GIVEN TEXT:
= Sex on premises venue =

Term in medical literature

Sex on premises venue (SOPV) is the term used primarily in British and Australian medical literature for the various commercial venues expressly for engaging in public sex, as opposed to spaces such as parks which may be used for sexual behavior but are intended for general public use.

A similar term, "on-premises club", is used by heterosexual swingers to describe a sex club in which non-commercial sexual activity takes place between clients or members.

While the term is primarily used with respect to men who have sex with men (MSM), at least one piece of legislation (the Sex Work Act in Victoria, Australia) uses "sex on premises venue" to mean "any venue where a person is required to pay an admission fee or charge to enter the venue for the purpose of engaging in sexual activities with another person who has also entered the venue on the same terms and who did not receive any form of payment or reward, whether directly or indirectly, for engaging in sexual activities". This wording excludes brothels.

YOUR ASSIGNMENT:
Using the text about sex on premises venues, list each condition in the definition quoted from the Sex Work Act in Victoria, Australia. Rely only on the text about sex on premises venues.

ENTRIES PROVIDED:
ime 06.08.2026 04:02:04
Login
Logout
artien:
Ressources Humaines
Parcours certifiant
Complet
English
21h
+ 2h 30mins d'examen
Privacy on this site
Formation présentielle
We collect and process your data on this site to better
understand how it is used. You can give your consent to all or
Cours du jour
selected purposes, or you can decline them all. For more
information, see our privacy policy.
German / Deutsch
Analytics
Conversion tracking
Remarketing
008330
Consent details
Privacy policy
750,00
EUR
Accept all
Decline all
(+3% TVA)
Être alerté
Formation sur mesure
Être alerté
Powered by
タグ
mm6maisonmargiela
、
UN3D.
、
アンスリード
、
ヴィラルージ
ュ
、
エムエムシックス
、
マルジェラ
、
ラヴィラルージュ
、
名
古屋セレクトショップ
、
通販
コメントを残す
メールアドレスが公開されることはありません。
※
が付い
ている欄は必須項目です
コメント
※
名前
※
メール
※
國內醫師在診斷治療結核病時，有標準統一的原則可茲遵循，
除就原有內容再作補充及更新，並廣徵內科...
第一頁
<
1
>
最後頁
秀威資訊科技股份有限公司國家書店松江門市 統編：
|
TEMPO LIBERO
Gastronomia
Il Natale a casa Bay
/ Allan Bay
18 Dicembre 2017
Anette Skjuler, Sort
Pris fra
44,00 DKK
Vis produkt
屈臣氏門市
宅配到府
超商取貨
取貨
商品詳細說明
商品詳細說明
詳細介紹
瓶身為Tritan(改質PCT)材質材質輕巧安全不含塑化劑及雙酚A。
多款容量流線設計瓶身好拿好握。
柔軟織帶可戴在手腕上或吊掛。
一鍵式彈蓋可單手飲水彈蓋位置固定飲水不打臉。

RESULT:
- A person is required to pay an admission fee or charge to enter the venue.
- The person enters for the purpose of engaging in sexual activities with another person.
- That other person has also entered the venue on the same terms.
- That other person did not receive any form of payment or reward, directly or indirectly, for engaging in sexual activities.